--- MATERIAL PROVIDED ---

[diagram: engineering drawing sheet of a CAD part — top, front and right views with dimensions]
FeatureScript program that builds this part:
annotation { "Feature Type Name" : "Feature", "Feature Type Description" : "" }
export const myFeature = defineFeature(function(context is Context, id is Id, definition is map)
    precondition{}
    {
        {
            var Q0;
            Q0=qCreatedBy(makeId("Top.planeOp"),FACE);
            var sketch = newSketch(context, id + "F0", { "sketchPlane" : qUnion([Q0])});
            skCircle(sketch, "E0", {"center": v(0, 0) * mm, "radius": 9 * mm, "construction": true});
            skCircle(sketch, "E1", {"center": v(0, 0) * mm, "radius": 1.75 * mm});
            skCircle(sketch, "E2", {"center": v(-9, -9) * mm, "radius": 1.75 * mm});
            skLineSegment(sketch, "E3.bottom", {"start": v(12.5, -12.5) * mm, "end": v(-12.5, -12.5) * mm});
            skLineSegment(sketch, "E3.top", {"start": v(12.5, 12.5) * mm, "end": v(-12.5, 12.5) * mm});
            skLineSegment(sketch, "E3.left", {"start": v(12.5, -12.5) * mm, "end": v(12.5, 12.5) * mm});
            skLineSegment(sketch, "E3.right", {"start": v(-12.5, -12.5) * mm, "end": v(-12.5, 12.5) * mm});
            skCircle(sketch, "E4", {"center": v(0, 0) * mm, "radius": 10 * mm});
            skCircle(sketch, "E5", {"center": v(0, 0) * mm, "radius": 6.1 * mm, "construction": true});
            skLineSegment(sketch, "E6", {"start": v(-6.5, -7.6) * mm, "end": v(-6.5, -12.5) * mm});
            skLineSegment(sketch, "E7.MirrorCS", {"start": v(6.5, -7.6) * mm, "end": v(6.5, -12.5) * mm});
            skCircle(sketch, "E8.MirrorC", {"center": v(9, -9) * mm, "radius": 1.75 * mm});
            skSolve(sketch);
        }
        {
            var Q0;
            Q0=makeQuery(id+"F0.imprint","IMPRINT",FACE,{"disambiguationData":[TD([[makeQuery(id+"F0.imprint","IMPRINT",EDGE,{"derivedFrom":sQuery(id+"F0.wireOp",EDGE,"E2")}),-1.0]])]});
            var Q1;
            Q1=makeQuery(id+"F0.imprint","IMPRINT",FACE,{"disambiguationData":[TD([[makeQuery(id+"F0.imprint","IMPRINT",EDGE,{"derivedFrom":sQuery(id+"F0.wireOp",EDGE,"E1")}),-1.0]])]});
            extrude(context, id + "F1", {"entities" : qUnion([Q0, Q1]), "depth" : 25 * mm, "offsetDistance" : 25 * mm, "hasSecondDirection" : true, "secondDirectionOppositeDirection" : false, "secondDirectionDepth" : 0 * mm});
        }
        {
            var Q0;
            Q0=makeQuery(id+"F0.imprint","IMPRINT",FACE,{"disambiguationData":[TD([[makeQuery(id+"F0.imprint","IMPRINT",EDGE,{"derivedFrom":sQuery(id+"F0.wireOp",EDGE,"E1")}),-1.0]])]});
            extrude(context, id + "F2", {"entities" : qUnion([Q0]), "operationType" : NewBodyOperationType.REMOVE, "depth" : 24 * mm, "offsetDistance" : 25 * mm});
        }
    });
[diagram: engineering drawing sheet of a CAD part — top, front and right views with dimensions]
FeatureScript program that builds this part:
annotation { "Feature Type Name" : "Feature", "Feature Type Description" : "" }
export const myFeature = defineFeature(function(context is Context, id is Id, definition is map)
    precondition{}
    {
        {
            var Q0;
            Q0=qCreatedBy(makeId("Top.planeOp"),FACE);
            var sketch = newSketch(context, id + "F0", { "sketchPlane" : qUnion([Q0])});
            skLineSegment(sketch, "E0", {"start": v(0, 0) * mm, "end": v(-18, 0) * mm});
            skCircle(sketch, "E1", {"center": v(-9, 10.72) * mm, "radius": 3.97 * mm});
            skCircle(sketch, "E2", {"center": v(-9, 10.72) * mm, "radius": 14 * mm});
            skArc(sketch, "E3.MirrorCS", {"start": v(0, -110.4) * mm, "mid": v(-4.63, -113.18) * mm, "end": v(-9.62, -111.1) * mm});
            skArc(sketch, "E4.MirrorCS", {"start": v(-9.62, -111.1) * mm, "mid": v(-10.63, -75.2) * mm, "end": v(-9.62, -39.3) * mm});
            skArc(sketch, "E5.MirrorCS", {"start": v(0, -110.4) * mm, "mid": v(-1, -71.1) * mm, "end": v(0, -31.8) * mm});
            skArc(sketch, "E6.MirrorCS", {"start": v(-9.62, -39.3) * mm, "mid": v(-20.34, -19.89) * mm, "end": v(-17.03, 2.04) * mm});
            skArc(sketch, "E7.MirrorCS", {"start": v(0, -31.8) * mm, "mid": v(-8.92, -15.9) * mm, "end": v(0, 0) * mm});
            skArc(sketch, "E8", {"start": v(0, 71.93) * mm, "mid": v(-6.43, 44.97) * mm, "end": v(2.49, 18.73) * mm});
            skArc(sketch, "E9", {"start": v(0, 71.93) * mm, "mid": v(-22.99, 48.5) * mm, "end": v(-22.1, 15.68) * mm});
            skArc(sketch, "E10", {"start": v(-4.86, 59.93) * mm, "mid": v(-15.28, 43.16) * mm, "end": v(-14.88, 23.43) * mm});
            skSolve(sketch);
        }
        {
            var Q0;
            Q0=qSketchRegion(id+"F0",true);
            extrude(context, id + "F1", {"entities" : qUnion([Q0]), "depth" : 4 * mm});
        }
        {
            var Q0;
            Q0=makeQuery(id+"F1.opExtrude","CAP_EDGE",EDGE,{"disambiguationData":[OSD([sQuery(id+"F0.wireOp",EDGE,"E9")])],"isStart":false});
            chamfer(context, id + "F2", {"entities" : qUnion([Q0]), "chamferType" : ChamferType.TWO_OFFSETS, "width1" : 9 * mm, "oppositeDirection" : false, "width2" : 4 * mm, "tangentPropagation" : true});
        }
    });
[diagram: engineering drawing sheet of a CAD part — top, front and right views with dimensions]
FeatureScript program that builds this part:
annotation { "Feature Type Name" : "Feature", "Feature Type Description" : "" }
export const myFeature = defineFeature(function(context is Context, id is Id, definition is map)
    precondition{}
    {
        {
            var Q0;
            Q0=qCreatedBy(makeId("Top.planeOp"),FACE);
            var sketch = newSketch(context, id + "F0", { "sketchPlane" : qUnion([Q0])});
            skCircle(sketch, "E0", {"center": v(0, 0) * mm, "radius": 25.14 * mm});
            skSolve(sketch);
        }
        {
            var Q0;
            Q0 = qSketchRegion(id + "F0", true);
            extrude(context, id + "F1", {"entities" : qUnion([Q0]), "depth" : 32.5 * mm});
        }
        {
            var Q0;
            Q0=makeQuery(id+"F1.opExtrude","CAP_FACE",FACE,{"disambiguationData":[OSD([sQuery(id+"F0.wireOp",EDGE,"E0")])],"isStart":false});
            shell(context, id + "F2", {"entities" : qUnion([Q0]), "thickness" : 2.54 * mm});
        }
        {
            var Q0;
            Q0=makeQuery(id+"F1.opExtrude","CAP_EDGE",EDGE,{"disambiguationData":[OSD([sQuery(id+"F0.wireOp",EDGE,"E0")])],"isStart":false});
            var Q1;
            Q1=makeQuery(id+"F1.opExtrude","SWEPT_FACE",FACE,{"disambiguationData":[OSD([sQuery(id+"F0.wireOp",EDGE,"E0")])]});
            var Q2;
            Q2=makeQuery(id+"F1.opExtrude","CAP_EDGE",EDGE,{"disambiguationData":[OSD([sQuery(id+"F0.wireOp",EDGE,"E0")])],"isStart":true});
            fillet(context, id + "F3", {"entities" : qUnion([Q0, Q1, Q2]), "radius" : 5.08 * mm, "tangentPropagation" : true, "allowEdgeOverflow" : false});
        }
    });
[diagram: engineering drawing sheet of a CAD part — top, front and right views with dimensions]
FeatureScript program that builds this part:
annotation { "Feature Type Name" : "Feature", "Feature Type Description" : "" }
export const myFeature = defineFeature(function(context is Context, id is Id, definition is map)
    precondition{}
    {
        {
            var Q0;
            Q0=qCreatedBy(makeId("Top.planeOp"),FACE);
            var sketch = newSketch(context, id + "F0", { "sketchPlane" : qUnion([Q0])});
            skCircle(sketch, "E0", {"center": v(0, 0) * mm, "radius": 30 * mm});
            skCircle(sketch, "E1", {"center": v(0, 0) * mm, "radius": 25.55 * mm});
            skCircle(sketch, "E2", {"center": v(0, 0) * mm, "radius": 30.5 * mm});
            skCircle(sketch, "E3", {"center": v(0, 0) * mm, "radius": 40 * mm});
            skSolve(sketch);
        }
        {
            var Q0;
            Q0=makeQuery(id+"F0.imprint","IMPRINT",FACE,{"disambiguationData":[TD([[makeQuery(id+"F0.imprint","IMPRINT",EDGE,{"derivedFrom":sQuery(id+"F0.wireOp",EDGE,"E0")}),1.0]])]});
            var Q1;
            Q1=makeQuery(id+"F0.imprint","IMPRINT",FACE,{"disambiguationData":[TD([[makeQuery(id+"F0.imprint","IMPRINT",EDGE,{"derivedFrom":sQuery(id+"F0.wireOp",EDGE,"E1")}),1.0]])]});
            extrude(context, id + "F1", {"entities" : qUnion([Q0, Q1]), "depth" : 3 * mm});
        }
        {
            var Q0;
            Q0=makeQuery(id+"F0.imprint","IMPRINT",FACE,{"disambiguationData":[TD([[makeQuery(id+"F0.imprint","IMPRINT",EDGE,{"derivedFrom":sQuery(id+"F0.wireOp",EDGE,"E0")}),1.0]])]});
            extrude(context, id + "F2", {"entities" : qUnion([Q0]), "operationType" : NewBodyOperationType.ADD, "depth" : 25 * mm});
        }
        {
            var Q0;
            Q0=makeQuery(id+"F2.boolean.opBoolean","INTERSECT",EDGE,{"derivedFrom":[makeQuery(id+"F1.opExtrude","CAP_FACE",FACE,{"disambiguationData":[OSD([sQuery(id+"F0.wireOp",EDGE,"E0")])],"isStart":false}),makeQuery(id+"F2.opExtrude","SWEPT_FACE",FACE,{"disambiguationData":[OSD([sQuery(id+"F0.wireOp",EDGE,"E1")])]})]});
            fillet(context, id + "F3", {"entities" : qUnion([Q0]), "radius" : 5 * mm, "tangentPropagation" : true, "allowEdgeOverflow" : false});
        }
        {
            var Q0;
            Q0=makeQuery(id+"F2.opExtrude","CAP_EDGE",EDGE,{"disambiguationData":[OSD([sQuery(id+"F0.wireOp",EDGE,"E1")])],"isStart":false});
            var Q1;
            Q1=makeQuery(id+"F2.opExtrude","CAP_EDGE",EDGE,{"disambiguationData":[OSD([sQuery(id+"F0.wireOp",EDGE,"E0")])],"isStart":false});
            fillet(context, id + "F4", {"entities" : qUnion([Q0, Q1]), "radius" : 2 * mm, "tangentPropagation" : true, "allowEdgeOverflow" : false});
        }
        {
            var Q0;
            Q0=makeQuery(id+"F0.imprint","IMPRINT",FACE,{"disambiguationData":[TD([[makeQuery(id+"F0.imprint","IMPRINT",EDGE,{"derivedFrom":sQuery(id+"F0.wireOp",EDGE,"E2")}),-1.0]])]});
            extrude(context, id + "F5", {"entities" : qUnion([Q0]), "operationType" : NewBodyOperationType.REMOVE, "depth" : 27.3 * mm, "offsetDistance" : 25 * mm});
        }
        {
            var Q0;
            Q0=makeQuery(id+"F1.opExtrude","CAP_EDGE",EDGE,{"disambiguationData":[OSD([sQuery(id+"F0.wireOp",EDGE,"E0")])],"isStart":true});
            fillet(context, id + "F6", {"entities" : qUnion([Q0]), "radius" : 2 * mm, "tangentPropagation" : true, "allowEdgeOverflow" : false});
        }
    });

---

__SET TASK__.
Gather every line above that contains the string "construction". Case matters.

__FULL OUTPUT__.
            skCircle(sketch, "E0", {"center": v(0, 0) * mm, "radius": 9 * mm, "construction": true});
            skCircle(sketch, "E5", {"center": v(0, 0) * mm, "radius": 6.1 * mm, "construction": true});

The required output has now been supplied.